----- GIVEN INFORMATION -----

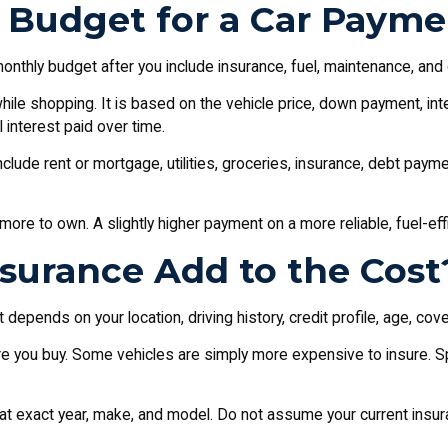
Budget for a Car Payme
monthly budget after you include insurance, fuel, maintenance, and
e shopping. It is based on the vehicle price, down payment, intere
 interest paid over time.
Include rent or mortgage, utilities, groceries, insurance, debt pa
more to own. A slightly higher payment on a more reliable, fuel-eff
surance Add to the Cost
pends on your location, driving history, credit profile, age, cove
e you buy. Some vehicles are simply more expensive to insure. Sp
hat exact year, make, and model. Do not assume your current insura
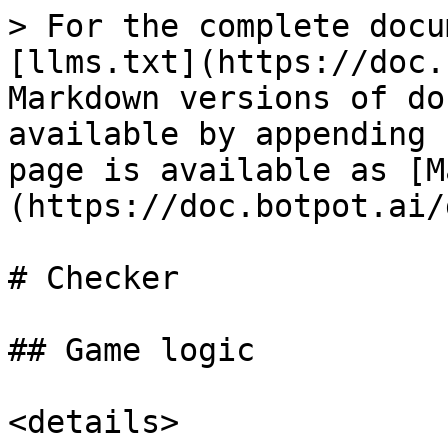
> For the complete docu
[llms.txt](https://doc.
Markdown versions of do
available by appending 
page is available as [M
(https://doc.botpot.ai/
# Checker

## Game logic

<details>
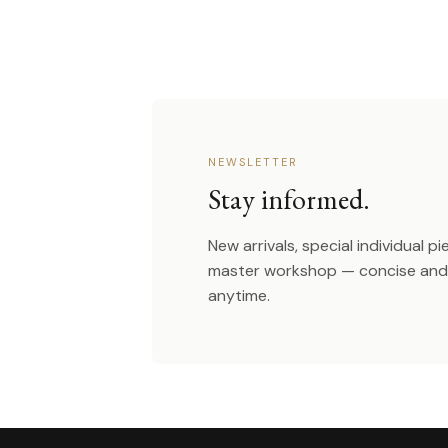
NEWSLETTER
Stay informed.
New arrivals, special individual p
master workshop — concise and 
anytime.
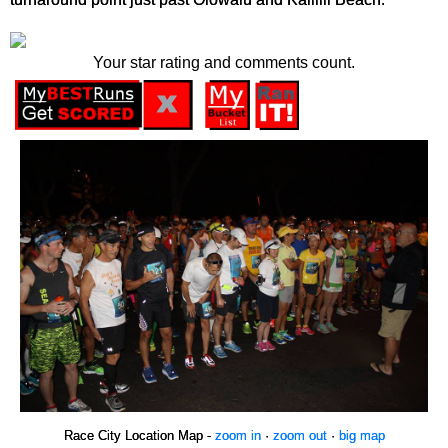
Your star rating and comments count.
Race City Location Map -
zoom in
·
zoom out
·
big map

-----

(WORK TO COMPLETE)
Only the lines of the data holding the string "available" are wanted; copy each of them.

(ANSWER SPACE)
available by appending 
page is available as [M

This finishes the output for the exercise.